Tasks and exercises:
1. Decide whether each statement agrees with the forum thread about amber Pepsi bottles. Answer yes or no for each, and quote the words of the thread that settle it. (a) The flea market vendor has two of the bottles in question. (b) LC has seen an amber swirled Pepsi bottle. (c) morbious_fod says radiation can turn clear bottles amber.
2. Carry the forum thread about amber Pepsi bottles forward from its last line.

Quoted passage:
+ + + + + + +

# amber Pepsi bottle ???



## b0ttl3capgirl (Jul 18, 2011)

Hello everyone,
   Can someone please help me with this?  Did Pepsi really produce amber colored glass bottles? I want to know if these are legit Pepsi bottles or not & how can you tell if they are? A vendor at a local flea market has 2 of them. I dont have pictures of the actual bottles but I have attached a picture of the clear version that I am talking about. Best that I can remember, I believe they are both 10 or 12 ounce, swirl style bottles.

 Thank you so much!


----------



## LC (Jul 18, 2011)

I have never seen an amber swirled Pepsi and have never heard of one them existing . There is a straight sided amber Pepsi that dates around 1910 I believe , I have one of them put some place , and some years back I saw an amber Pepsi made like the ones from the fifties . I have often wondered about that one as well being it is the only one of those I have ever seen . Then too , they may have been made in other states , never thought of that . If anyone has knowledge of an amber Pepsi from the 50s , I would like to see your comments . A friend of mine had the one I mentioned , and he passed away a couple of years ago . I do not know if his wife still has his bottles or not .


----------



## morbious_fod (Jul 18, 2011)

People use radiation to turn clear bottles a smoky amber, the fact that there are two of them this is the most likely scenario.


----------



## splante (Jul 18, 2011)

I agree with morbious_fod, if the guy had one i would be very curious to check it out. Two he is cooking them and trying to pass them off,once those two sell he will magicaly have two more next week, just my opinion, did you get a date code from the "amber" bottle


----------



## acls (Jul 18, 2011)

+ + + + + + +

Provided data:
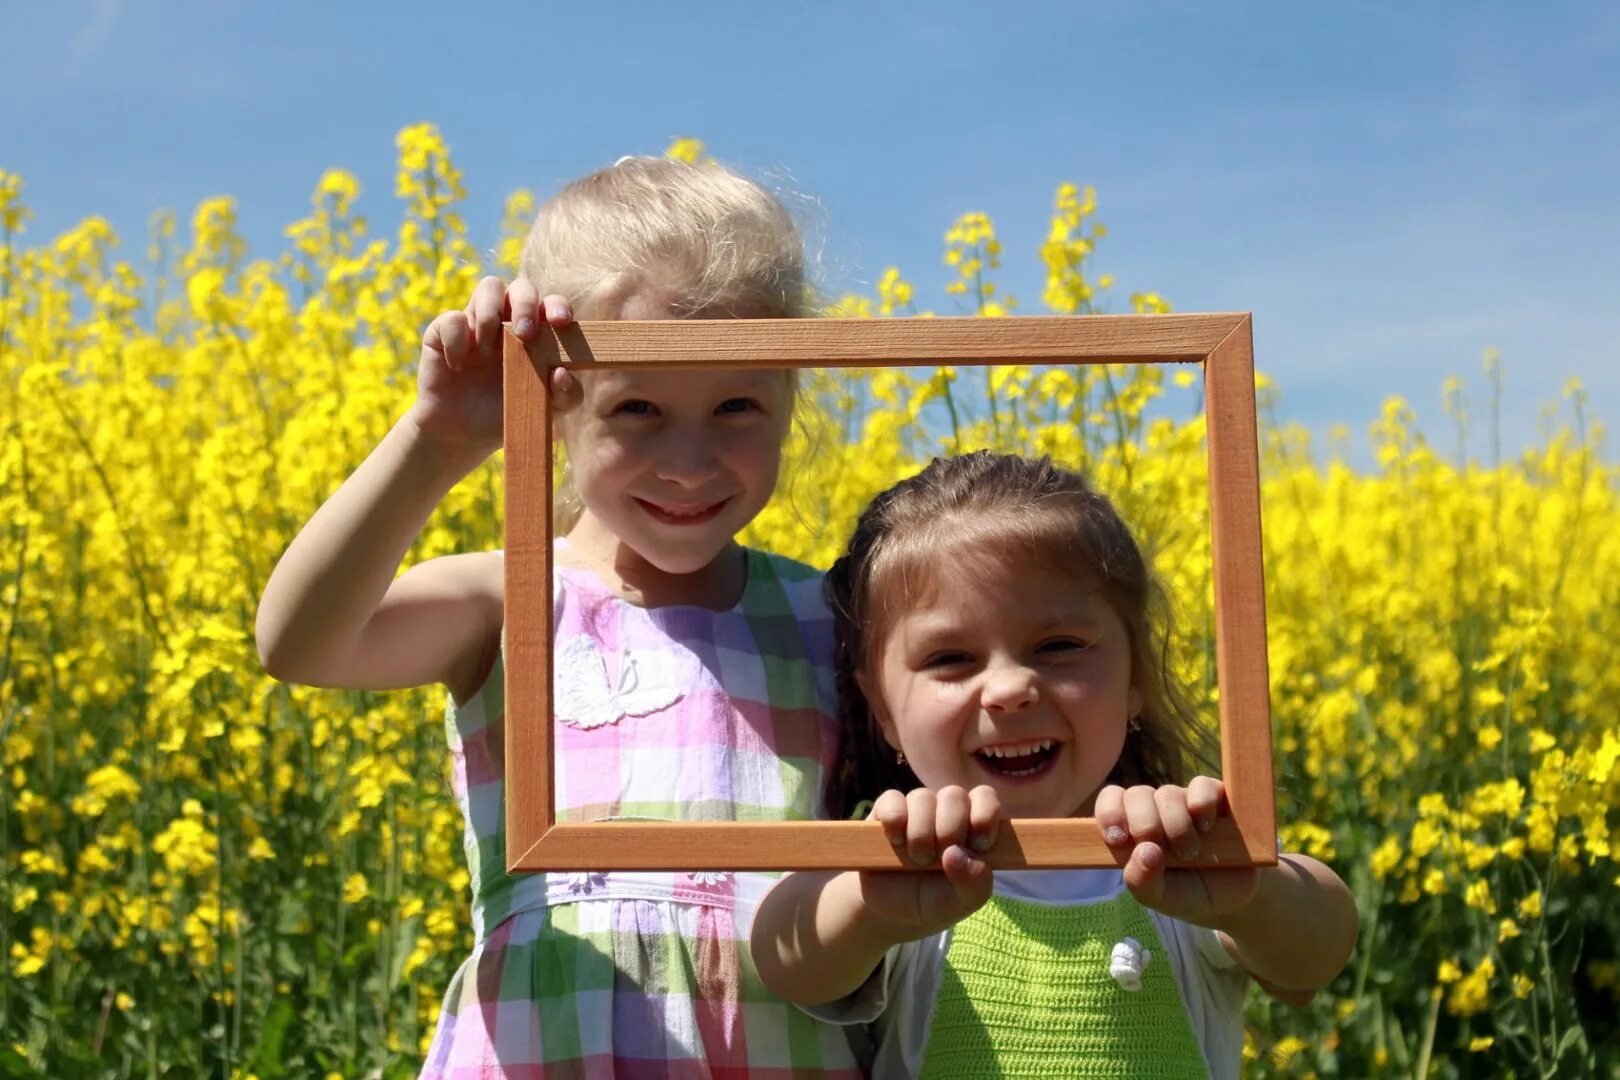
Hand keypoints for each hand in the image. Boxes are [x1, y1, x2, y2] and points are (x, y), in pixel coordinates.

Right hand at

+ + + + + + +

Answers by item number:
1.
(a) Yes: "A vendor at a local flea market has 2 of them."
(b) No: "I have never seen an amber swirled Pepsi"
(c) Yes: "People use radiation to turn clear bottles a smoky amber"

2.
Pepsi does have some green glass versions of this bottle but not amber.  Like morbious and splante said more than likely this bottle was irradiated by xrays or high powered UV sterilization lights.

 There is also a guy up in Kentucky who has been monkeying around with Pepsi bottles for a while.  He turns them amber and refers to them as "CE" bottles or chemically enhanced bottles.  He uses a method other than radiation to doctor them, but won't reveal how he does it.  They usually turn a very deep chocolate brown color.


----------



## LC (Jul 18, 2011)

Do you have any of the green versions Matt ? If so , could you post a pic as I would like to see it being I have never seen a green one either .


----------



## digdug (Jul 18, 2011)

Here is a link to the green Pepsi I had. I sold it at Columbia Bottle Show.

 https://www.antique-bottles.net/forum/m-376405/mpage-1/tm.htm


----------



## LC (Jul 18, 2011)

Thanks Doug , do you recall where it was made ? For some reason I just don't remember a green one .


----------



## digdug (Jul 18, 2011)

I don't remember which glass plant it was made at. I am thinking it had a G on the bottom in a box, Is that Gresham glass?


----------



## LC (Jul 18, 2011)

I can't say Doug , I was wondering if  possibly it came from Canada .


----------



## digdug (Jul 18, 2011)

It had a U.S. glass makers mark on it. U.S. bottles began to show metric size in the mid to late 1970's due to the 'Metric Law' signed by Gerald Ford. Plus, I don't think Pepsi used a green bottle in Canada for this style bottle.
   Getting back to the original question, I believe the amber swirl bottle was altered, by radiation or some other method. A lot of them were on ebay in the past year.


----------



## surfaceone (Jul 18, 2011)

Hey Doug,

 Fleabay's got a Warning Page.





From Reggie.


----------



## morbious_fod (Jul 19, 2011)

The green glass bottles are more than likely "third shift" bottles. Some guys at the glass plant goofing off. Those kind of green bottles are more reliable, because it is much harder to get that color with radiation.


----------



## b0ttl3capgirl (Jul 24, 2011)

*Thanks everyone*,

   Thanks for the information. Seems like a lot of trouble to go through, if he wasnt trying make a fortune off them. I looked at them pretty close, but didnt think to get the date code. Wouldnt altering the color of the glass effect the painted label too?


----------



## b0ttl3capgirl (Jul 24, 2011)

I may go back to see if he still has them. What would be a fair price if want to buy them,  not knowing for sure if they are real or altered? 

 Thanks alot


----------



## surfaceone (Jul 24, 2011)

> Wouldnt altering the color of the glass effect the painted label too?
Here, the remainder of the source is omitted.